▶ Text:
------------------------------

Vor Ort bewegen / Parken
In vielen Badeorten kommst Du zu Fuß besser voran als mit dem Auto. In beliebten Orten sind Tagesparkplätze und Tiefgaragen schnell voll. Wenn Du viel mit Hund unterwegs bist, sind Unterkünfte am Ortsrand oft praktischer. Auf autofreien Inseln wie Juist, Wangerooge, Baltrum oder Spiekeroog reist Du nach der Ankunft ohnehin ohne eigenes Auto weiter. Das ist ruhig, verlangt aber gute Planung für Gepäck und Futter.

------------------------------

▶ Vorliegende Daten:
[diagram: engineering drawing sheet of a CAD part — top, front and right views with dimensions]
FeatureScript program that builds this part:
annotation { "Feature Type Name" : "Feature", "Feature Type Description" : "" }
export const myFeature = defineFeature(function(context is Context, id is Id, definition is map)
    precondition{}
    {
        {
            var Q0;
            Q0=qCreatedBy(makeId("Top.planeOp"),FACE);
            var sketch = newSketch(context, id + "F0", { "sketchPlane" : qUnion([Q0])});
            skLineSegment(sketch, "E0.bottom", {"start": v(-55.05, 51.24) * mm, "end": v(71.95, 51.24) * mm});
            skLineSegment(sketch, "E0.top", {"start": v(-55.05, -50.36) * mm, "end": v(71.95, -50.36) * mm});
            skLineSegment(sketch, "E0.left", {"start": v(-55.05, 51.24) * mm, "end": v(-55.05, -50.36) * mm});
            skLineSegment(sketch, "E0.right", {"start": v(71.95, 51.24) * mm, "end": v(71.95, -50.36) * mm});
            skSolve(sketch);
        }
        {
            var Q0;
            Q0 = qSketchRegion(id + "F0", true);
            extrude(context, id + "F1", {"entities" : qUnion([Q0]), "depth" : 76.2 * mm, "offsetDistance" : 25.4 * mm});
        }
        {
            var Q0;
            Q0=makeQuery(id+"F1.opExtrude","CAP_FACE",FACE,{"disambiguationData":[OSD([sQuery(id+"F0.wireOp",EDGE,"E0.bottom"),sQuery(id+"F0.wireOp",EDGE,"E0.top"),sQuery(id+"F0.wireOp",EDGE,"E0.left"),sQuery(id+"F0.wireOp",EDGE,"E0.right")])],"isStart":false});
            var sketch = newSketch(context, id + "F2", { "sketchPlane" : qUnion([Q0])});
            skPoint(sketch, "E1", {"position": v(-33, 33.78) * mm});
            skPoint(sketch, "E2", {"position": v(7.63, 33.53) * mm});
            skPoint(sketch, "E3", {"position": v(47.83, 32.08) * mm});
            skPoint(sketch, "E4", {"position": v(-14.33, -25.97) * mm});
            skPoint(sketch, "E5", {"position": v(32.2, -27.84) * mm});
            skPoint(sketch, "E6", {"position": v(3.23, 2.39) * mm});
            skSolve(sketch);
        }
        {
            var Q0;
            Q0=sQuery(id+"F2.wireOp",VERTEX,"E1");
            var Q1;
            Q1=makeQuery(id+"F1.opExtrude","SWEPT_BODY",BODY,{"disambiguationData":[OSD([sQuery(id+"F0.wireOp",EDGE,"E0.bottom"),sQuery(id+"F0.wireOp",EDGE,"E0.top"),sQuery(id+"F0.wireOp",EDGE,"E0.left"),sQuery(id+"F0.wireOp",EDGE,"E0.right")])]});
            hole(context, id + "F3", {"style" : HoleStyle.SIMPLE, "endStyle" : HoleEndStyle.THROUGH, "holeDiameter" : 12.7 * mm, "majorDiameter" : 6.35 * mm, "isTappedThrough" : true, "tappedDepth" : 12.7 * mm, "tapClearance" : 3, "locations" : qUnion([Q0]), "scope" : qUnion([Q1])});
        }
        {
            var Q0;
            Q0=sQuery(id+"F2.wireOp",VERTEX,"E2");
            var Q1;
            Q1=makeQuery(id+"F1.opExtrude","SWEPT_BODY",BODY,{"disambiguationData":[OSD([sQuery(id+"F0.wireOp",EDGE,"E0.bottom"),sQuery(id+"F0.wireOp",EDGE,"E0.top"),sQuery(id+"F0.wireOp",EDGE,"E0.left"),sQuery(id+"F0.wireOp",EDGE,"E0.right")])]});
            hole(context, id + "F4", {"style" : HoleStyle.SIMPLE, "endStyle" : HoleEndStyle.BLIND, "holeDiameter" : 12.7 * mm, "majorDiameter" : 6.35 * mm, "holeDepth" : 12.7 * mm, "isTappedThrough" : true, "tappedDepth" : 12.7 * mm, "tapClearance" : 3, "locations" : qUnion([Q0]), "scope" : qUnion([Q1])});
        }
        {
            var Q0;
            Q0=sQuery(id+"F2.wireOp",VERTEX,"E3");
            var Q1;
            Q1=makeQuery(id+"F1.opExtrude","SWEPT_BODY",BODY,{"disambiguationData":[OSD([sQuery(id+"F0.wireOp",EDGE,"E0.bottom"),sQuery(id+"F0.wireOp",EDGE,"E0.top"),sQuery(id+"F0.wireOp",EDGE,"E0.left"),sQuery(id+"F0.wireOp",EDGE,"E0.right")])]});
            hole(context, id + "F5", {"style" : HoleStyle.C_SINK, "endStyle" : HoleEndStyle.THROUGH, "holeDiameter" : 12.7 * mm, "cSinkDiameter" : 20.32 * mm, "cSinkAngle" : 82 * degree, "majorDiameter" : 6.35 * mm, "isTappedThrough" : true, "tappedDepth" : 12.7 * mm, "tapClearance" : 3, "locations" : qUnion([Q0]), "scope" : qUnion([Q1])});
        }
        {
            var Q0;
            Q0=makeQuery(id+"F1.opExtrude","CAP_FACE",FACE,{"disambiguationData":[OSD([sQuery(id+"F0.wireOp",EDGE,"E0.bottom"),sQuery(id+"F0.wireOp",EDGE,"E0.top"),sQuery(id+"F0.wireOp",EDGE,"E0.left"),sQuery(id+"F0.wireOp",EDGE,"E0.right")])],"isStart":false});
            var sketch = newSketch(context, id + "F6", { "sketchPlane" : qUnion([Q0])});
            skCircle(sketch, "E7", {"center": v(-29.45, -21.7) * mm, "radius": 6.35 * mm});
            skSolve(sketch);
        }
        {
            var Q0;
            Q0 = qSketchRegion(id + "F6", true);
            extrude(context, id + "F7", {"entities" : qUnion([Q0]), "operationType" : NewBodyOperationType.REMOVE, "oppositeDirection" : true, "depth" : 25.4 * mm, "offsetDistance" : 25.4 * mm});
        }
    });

------------------------------

▶ Aufgaben:
A – Nenne alle autofreien Inseln, die der Text über Fortbewegung und Parken aufzählt.
B – Setze den Text über Fortbewegung und Parken in Badeorten nach seinem letzten Satz fort.

▶ Antworten der Reihe:
A – Juist, Wangerooge, Baltrum, Spiekeroog

B –
Unterkünfte für den Urlaub mit Hund
Für einen Hundeurlaub an der Ostsee sind Ferienhäuser und Ferienwohnungen meist die beste Wahl. Du hast mehr Platz, oft eine Küche und manchmal einen eingezäunten Garten. Das ist für viele Hunde entspannter als ein Zimmer im Hotelgang. Wer lieber Service will, findet in den Seebädern auch Hotels mit Hundezimmern, aber die Auswahl ist je nach Saison schnell ausgebucht.
Ferienhaus mit Garten
Ein eingezäunter Garten ist oft das stärkste Argument für ein Ferienhaus. Dein Hund kann sich zwischendurch bewegen, ohne dass Du ständig mit Leine und Tür jonglieren musst. Das passt besonders gut für Familien, größere Hunde oder Tiere, die auf viele Reize an der Promenade empfindlich reagieren.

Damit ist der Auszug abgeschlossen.